Further, in the embodiment, the electromagnetic proportional pressure reducing valve is shown as the actuator, but an example in which an opening / closing electromagnetic valve or the like is used and a hydraulic pressure control is performed by using a control signal as a duty signal may be performed.

(Effects of the Invention) As described above, in the vehicle drive system clutch control device of the present invention, the clutch control means includes the first control characteristic mode having a high vehicle speed dependence and the acceleration operation dependence. And a control characteristic mode including at least a high second control characteristic mode, and 1 from these control characteristic modes.
Since the mode selection means for selecting one of the two modes is provided, it is possible to control the drive system clutch according to the traveling state such as normal traveling or sports traveling and the control characteristic according to the driver's preference by selecting the control characteristic mode. The effect is obtained.

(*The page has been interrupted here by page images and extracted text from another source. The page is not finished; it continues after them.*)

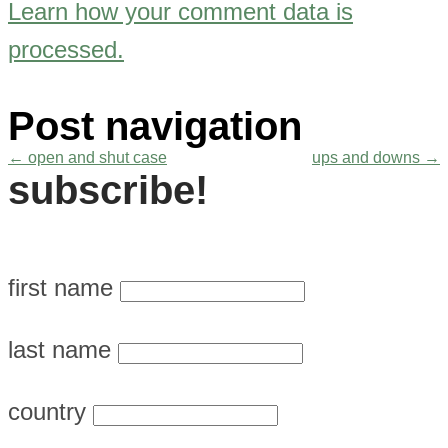
Learn how your comment data is
processed.
Post navigation
←
open and shut case
ups and downs
→
subscribe!
first name
last name
country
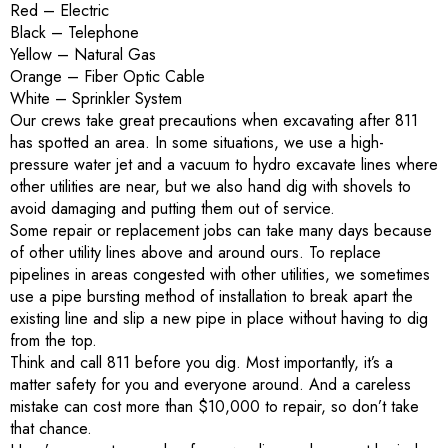
Red – Electric
Black – Telephone
Yellow – Natural Gas
Orange – Fiber Optic Cable
White – Sprinkler System
Our crews take great precautions when excavating after 811
has spotted an area. In some situations, we use a high-
pressure water jet and a vacuum to hydro excavate lines where
other utilities are near, but we also hand dig with shovels to
avoid damaging and putting them out of service.
Some repair or replacement jobs can take many days because
of other utility lines above and around ours. To replace
pipelines in areas congested with other utilities, we sometimes
use a pipe bursting method of installation to break apart the
existing line and slip a new pipe in place without having to dig
from the top.
Think and call 811 before you dig. Most importantly, it’s a
matter safety for you and everyone around. And a careless
mistake can cost more than $10,000 to repair, so don’t take
that chance.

[Brief description of drawings]

FIG. 1 is a conceptual diagram of a claim showing a drive system clutch control device for a vehicle of the present invention, FIG. 2 is a sectional view showing a differential device incorporating a differential limiting device of a first embodiment device of the present invention, and FIG. 2 is a view from the direction of Z in FIG. 2, FIG. 4 is a view showing a hydraulic pressure generating device and a control device of the embodiment device, FIG. 5 is a characteristic diagram of control hydraulic pressure (clutch pressure) with respect to a control current value, and FIG. The differential limiting torque characteristic diagram for the control oil pressure P, FIG. 7 is the first control characteristic map diagram which is stored in the control unit in advance, and FIG. 8 is the second control characteristic map which is stored in the control unit in advance.
FIG. 9 is a control characteristic map diagram, FIG. 9 is a flowchart showing a flow of differential limiting control operation of the first embodiment device, and FIG. 10 is a flowchart diagram showing a flow of differential limiting control operation of the second embodiment device. . 1, 2 ... Drive wheels 3 ... Power split device 4 ... Drive system clutch means 5 ... Detection means 501 ... Vehicle speed detection means 502 ... Acceleration operation detection means 6 ... Clutch control means 7 ... Mode selection means

Claims (2)

[Claims] 1. A power split device for distributing and transmitting an engine driving force to front and rear or left and right drive wheels, and a power split device provided between a drive input part and a drive output part of the power split device, the power split device having a clutch engaging force depending on a magnitude thereof. A vehicle drive system clutch control device comprising: a drive system clutch means capable of changing a transmission torque; and a clutch control means for increasing / decreasing a clutch engaging force based on an input signal from the detection means. As a control, the vehicle speed detection means and the acceleration operation detection means are included, and the clutch control means includes at least a first control characteristic mode having a high vehicle speed dependence and a second control characteristic mode having a high acceleration operation dependence. A drive system clutch control device for a vehicle, characterized in that a mode selecting means is provided for setting a characteristic mode and selecting one of these control characteristic modes. . 2. The mode selecting means selects the first control characteristic mode when the time change rate of the input signal from the acceleration operation detecting means is small, and selects the second control characteristic mode when the time change rate is large. The drive system clutch control device for a vehicle according to claim 1, wherein the device has an automatic mode selecting function.